Esas antropologías son: primero, la católica, comunitaria, que considera al hombre un ser perfecto pero cuya naturaleza está “dañada” o “caída” y cuya libertad reside en poder seguir a Dios (que en esa tradición se manifestaría como gracia o amor) aun pudiendo, por “insondable misterio” (el misterio del mal), elegir el apartarse de él y afirmarse a sí mismo. Luego, la antropología utilitarista economicista, individualista, que considera que el hombre es simplemente como es: inconstante, perezoso, interesado y deseoso de seguridad, y ofrece a tal ser un mundo donde sus expectativas puedan verse aseguradas y sus deseos medianamente satisfechos sin tener que enfrentar terribles conflictos por la convergencia de intereses sobre medios escasos para su satisfacción.

Los intentos serios de acercarse desde una antropología a la otra no han prosperado mucho. Eso hace que el debate entre “las dos almas” termine siempre más bien en una pelea y en acusaciones cruzadas. En ello hay sin duda una deuda intelectual.
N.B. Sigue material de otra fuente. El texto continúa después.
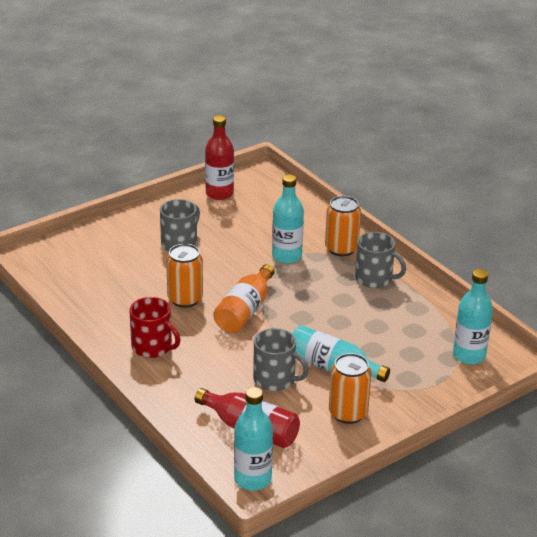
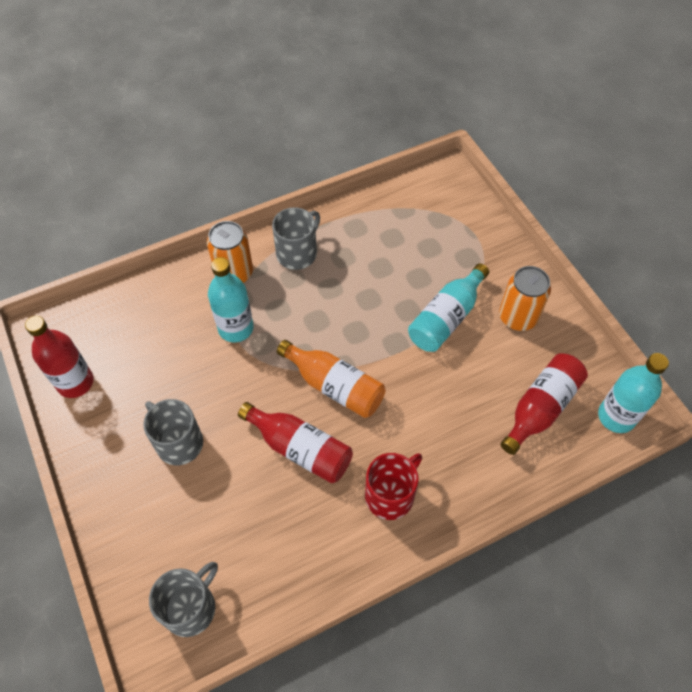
camera: 80 degrees left, 25 degrees up
(185, 299) = (300, 449): orange can -> red bottle
(275, 379) = (461, 373): grey mug -> grey mug (191, 607)
(469, 355) = (437, 203): turquoise bottle -> none

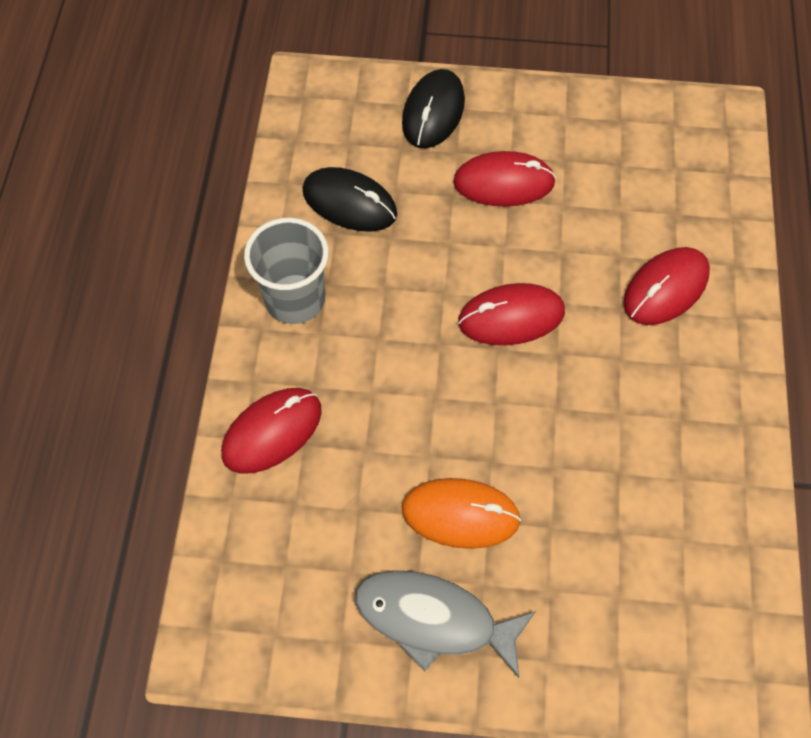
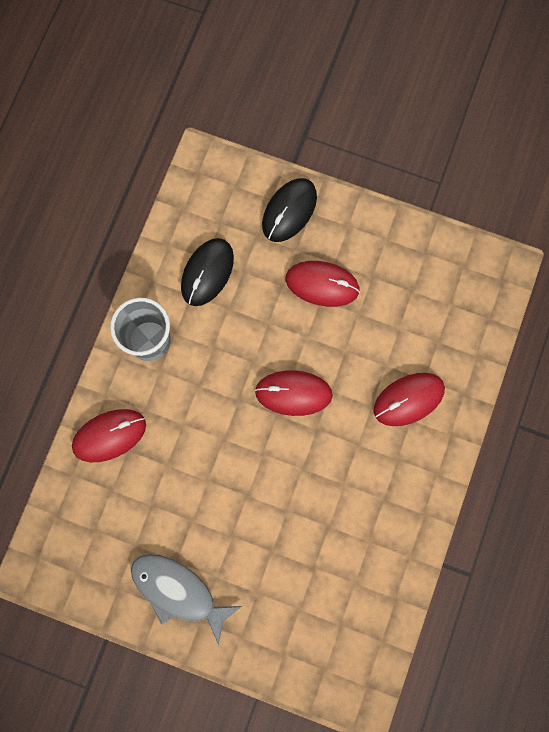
camera: 15 degrees right, 15 degrees up
(349, 203) = (207, 273): black mouse -> black mouse turned 75 degrees clockwise
(460, 514) = (215, 526): orange mouse -> none

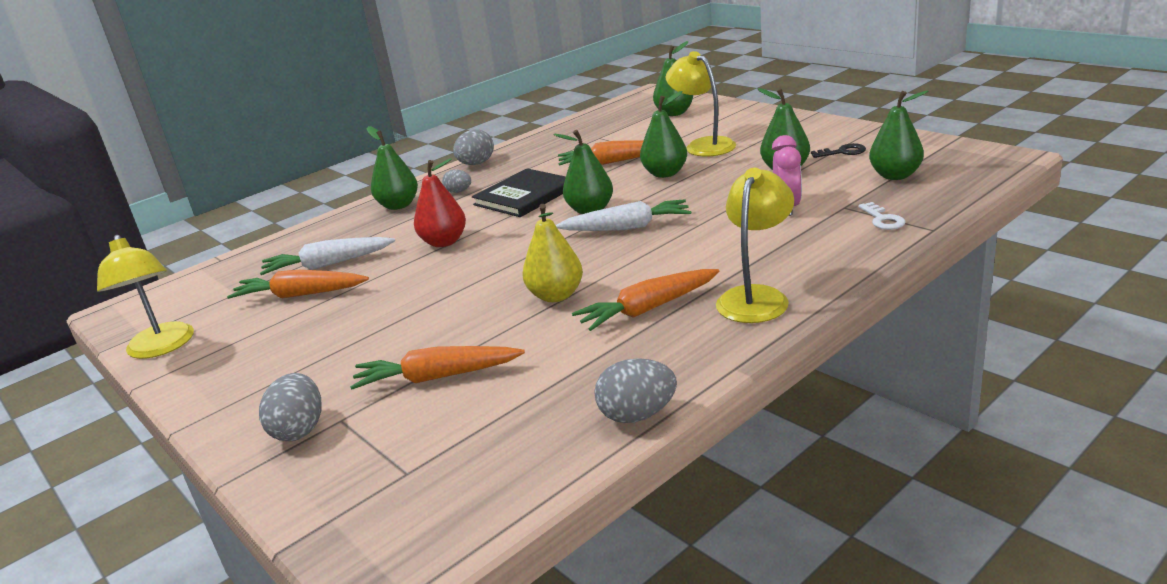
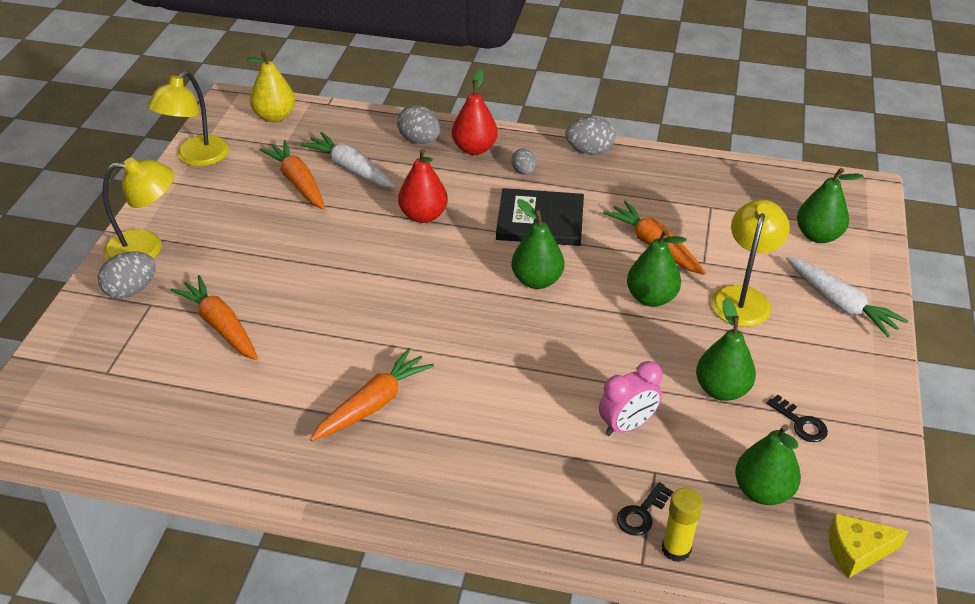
camera: 50 degrees right, 15 degrees up
(398, 205) = (474, 149): green pear -> red pear
(556, 295) = (368, 334): yellow pear -> yellow pear (275, 116)
(627, 227) = (516, 323): white carrot -> white carrot (840, 304)
(637, 415) = (218, 466): grey egg -> grey egg (419, 140)
(647, 309) = (373, 404): orange carrot -> orange carrot turned 105 degrees clockwise
(756, 297) = (429, 470): yellow lamp -> yellow lamp (146, 247)
(882, 219) = (641, 514): white key -> black key
(928, 214) = (676, 549): none -> yellow glue stick
(973, 159) = (857, 551): none -> yellow cheese

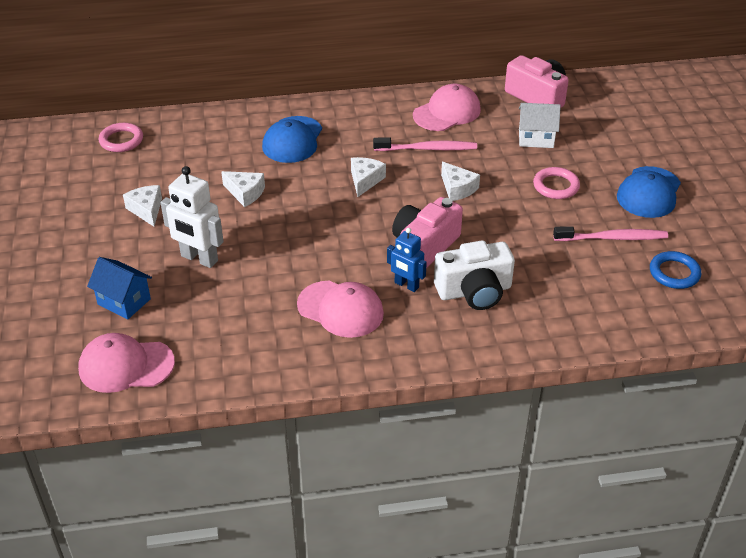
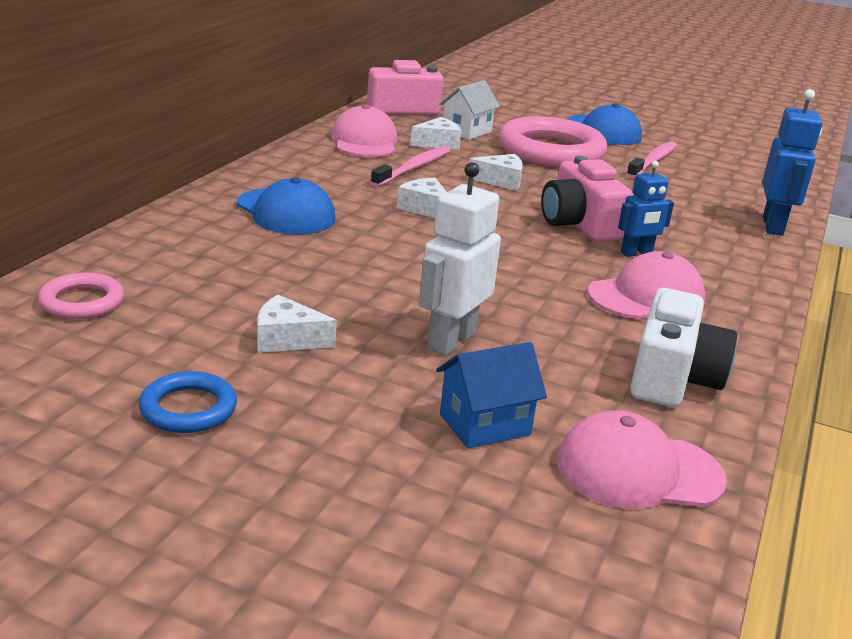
camera: 60 degrees left, 15 degrees down
(126, 366) = (638, 470): pink cap -> pink cap turned 60 degrees clockwise
(199, 259) = (451, 341): white robot -> white robot turned 150 degrees clockwise
(245, 193) = (351, 269): white cheese -> white cheese (438, 143)
(474, 291) = (677, 230): white camera -> white camera (673, 378)
(552, 335) = (773, 226): none -> blue robot
(556, 186) = (551, 151): pink ring -> pink ring, size x2.06
(674, 273) = (723, 162): blue ring -> blue ring (188, 408)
El último que intentó una aproximación entre ellas fue Jaime Guzmán Errázuriz, quien, en su último período de pensamiento, que resultó desconcertante para muchos, se abrió desde su consistente posición política y teológica –notable síntesis entre conservadurismo y catolicismo en la que confluyen los más destacados pensadores y políticos de la derecha de la segunda mitad del siglo XX– hacia las elaboraciones teóricas de Friederich Hayek. En éstas pudo reconocer elementos compatibles que permitían integrar su convicción de que no había una tercera vía entre capitalismo y comunismo con los principios que habían guiado siempre su vida. No por nada el trabajo de Michael Novak, centrado en mostrar la profunda compatibilidad que existiría entre capitalismo y catolicismo, capturó su atención hacía el final de sus días, en los que bogaba por un orden democrático capitalista pero empapado por un espíritu
católico de compromiso que debía proyectarse principalmente desde los liderazgos políticos y el servicio público (de ahí su famosa frase donde advierte que si se pierde esa vocación “nuestras ideas, nuestros principios ¡nuestros valores! se van a perder y no se quejen después del Chile que van a vivir sus hijos … quizás con los bolsillos llenos, pero con las almas vacías”).

El trabajo de Guzmán, sin embargo, parece haber quedado entregado, como dijeran Marx y Engels, a la “crítica roedora de los ratones”. Poco se hizo por retomar este movimiento teórico con posterioridad.

Hoy, cuando se le exige a la derecha una perspectiva para abordar el desarrollo del  país, bien haría, en vez de emprender guerrillas internas, en fomentar el  diálogo entre los intelectuales y políticos vinculados al sector para  poder articular disensos y consensos en una tensión virtuosa que sea una mesa  en torno a la cual puedan convocar a la participación de un proyecto de país a  personas con visiones distintas.

Retomar en serio la obra de Guzmán y leer de verdad a Hayek y a Novak, por ejemplo, podría ser un buen punto de partida.